— DESCRIPTION OF THE TASK —
Would you please copy all of the data exactly, skipping the images?
INFORMATION SHOWN section start
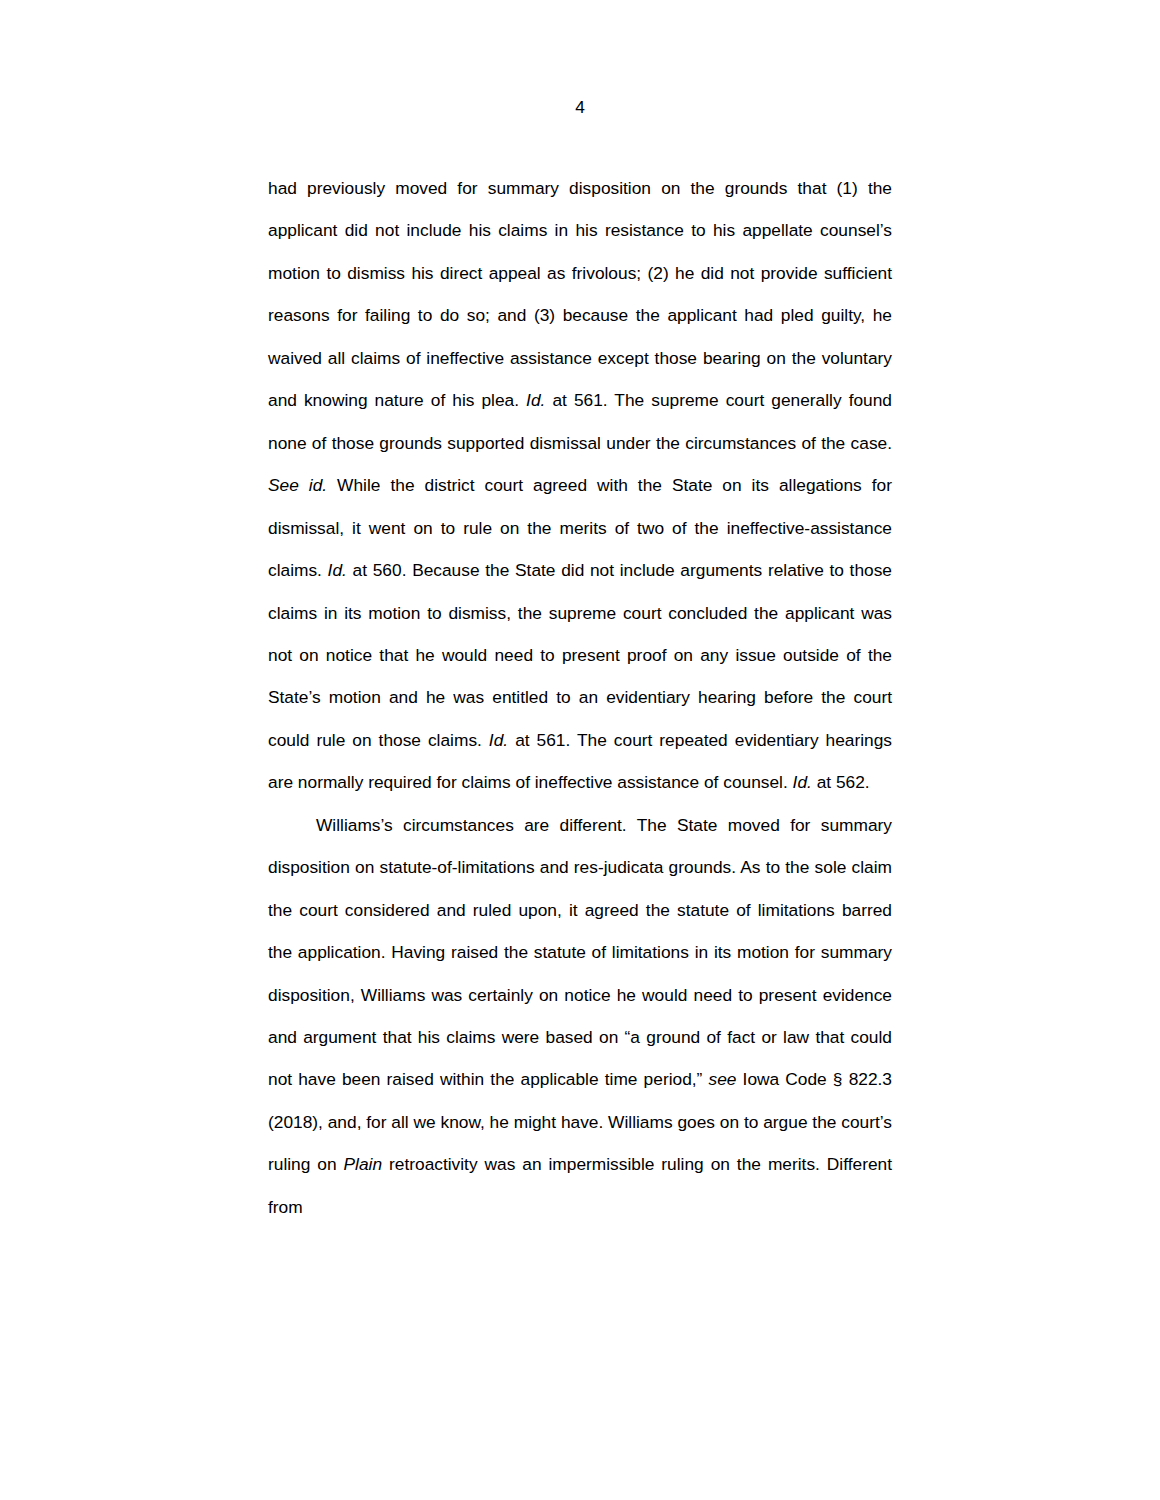4
had previously moved for summary disposition on the grounds that (1) the applicant did not include his claims in his resistance to his appellate counsel’s motion to dismiss his direct appeal as frivolous; (2) he did not provide sufficient reasons for failing to do so; and (3) because the applicant had pled guilty, he waived all claims of ineffective assistance except those bearing on the voluntary and knowing nature of his plea. Id. at 561. The supreme court generally found none of those grounds supported dismissal under the circumstances of the case. See id. While the district court agreed with the State on its allegations for dismissal, it went on to rule on the merits of two of the ineffective-assistance claims. Id. at 560. Because the State did not include arguments relative to those claims in its motion to dismiss, the supreme court concluded the applicant was not on notice that he would need to present proof on any issue outside of the State’s motion and he was entitled to an evidentiary hearing before the court could rule on those claims. Id. at 561. The court repeated evidentiary hearings are normally required for claims of ineffective assistance of counsel. Id. at 562.
Williams’s circumstances are different. The State moved for summary disposition on statute-of-limitations and res-judicata grounds. As to the sole claim the court considered and ruled upon, it agreed the statute of limitations barred the application. Having raised the statute of limitations in its motion for summary disposition, Williams was certainly on notice he would need to present evidence and argument that his claims were based on “a ground of fact or law that could not have been raised within the applicable time period,” see Iowa Code § 822.3 (2018), and, for all we know, he might have. Williams goes on to argue the court’s ruling on Plain retroactivity was an impermissible ruling on the merits. Different from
INFORMATION SHOWN section end
— REPLY TO THE TASK —
4
had previously moved for summary disposition on the grounds that (1) the applicant did not include his claims in his resistance to his appellate counsel’s motion to dismiss his direct appeal as frivolous; (2) he did not provide sufficient reasons for failing to do so; and (3) because the applicant had pled guilty, he waived all claims of ineffective assistance except those bearing on the voluntary and knowing nature of his plea. Id. at 561. The supreme court generally found none of those grounds supported dismissal under the circumstances of the case. See id. While the district court agreed with the State on its allegations for dismissal, it went on to rule on the merits of two of the ineffective-assistance claims. Id. at 560. Because the State did not include arguments relative to those claims in its motion to dismiss, the supreme court concluded the applicant was not on notice that he would need to present proof on any issue outside of the State’s motion and he was entitled to an evidentiary hearing before the court could rule on those claims. Id. at 561. The court repeated evidentiary hearings are normally required for claims of ineffective assistance of counsel. Id. at 562.
Williams’s circumstances are different. The State moved for summary disposition on statute-of-limitations and res-judicata grounds. As to the sole claim the court considered and ruled upon, it agreed the statute of limitations barred the application. Having raised the statute of limitations in its motion for summary disposition, Williams was certainly on notice he would need to present evidence and argument that his claims were based on “a ground of fact or law that could not have been raised within the applicable time period,” see Iowa Code § 822.3 (2018), and, for all we know, he might have. Williams goes on to argue the court’s ruling on Plain retroactivity was an impermissible ruling on the merits. Different from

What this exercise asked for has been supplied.